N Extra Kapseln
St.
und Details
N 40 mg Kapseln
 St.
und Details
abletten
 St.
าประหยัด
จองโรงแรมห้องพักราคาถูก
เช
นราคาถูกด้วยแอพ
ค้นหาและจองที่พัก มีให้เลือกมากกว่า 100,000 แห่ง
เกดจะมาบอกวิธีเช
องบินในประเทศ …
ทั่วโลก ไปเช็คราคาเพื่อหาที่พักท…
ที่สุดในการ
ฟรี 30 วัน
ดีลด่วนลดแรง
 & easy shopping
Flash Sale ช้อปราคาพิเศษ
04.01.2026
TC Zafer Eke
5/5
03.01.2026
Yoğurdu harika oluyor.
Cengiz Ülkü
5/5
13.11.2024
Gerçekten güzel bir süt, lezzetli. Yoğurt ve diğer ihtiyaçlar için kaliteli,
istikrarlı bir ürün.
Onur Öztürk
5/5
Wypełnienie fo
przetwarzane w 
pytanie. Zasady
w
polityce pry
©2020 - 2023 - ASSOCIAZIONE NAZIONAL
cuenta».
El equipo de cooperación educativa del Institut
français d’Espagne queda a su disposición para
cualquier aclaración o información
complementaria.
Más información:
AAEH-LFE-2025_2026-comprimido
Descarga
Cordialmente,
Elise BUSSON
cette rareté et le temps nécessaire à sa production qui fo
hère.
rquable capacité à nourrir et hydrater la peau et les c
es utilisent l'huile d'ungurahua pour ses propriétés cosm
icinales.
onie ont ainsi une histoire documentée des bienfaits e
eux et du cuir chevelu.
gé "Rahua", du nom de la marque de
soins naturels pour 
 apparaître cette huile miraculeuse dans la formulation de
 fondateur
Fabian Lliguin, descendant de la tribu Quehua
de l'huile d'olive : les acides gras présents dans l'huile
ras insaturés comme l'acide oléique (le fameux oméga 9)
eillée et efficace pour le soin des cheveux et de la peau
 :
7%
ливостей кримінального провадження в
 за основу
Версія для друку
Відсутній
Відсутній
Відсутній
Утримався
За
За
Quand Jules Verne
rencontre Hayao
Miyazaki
========================================
Job.
Go through the listing above and reproduce all of it exactly.

Result of this task.
N Extra Kapseln
St.
und Details
N 40 mg Kapseln
 St.
und Details
abletten
 St.
าประหยัด
จองโรงแรมห้องพักราคาถูก
เช
นราคาถูกด้วยแอพ
ค้นหาและจองที่พัก มีให้เลือกมากกว่า 100,000 แห่ง
เกดจะมาบอกวิธีเช
องบินในประเทศ …
ทั่วโลก ไปเช็คราคาเพื่อหาที่พักท…
ที่สุดในการ
ฟรี 30 วัน
ดีลด่วนลดแรง
 & easy shopping
Flash Sale ช้อปราคาพิเศษ
04.01.2026
TC Zafer Eke
5/5
03.01.2026
Yoğurdu harika oluyor.
Cengiz Ülkü
5/5
13.11.2024
Gerçekten güzel bir süt, lezzetli. Yoğurt ve diğer ihtiyaçlar için kaliteli,
istikrarlı bir ürün.
Onur Öztürk
5/5
Wypełnienie fo
przetwarzane w 
pytanie. Zasady
w
polityce pry
©2020 - 2023 - ASSOCIAZIONE NAZIONAL
cuenta».
El equipo de cooperación educativa del Institut
français d’Espagne queda a su disposición para
cualquier aclaración o información
complementaria.
Más información:
AAEH-LFE-2025_2026-comprimido
Descarga
Cordialmente,
Elise BUSSON
cette rareté et le temps nécessaire à sa production qui fo
hère.
rquable capacité à nourrir et hydrater la peau et les c
es utilisent l'huile d'ungurahua pour ses propriétés cosm
icinales.
onie ont ainsi une histoire documentée des bienfaits e
eux et du cuir chevelu.
gé "Rahua", du nom de la marque de
soins naturels pour 
 apparaître cette huile miraculeuse dans la formulation de
 fondateur
Fabian Lliguin, descendant de la tribu Quehua
de l'huile d'olive : les acides gras présents dans l'huile
ras insaturés comme l'acide oléique (le fameux oméga 9)
eillée et efficace pour le soin des cheveux et de la peau
 :
7%
ливостей кримінального провадження в
 за основу
Версія для друку
Відсутній
Відсутній
Відсутній
Утримався
За
За
Quand Jules Verne
rencontre Hayao
Miyazaki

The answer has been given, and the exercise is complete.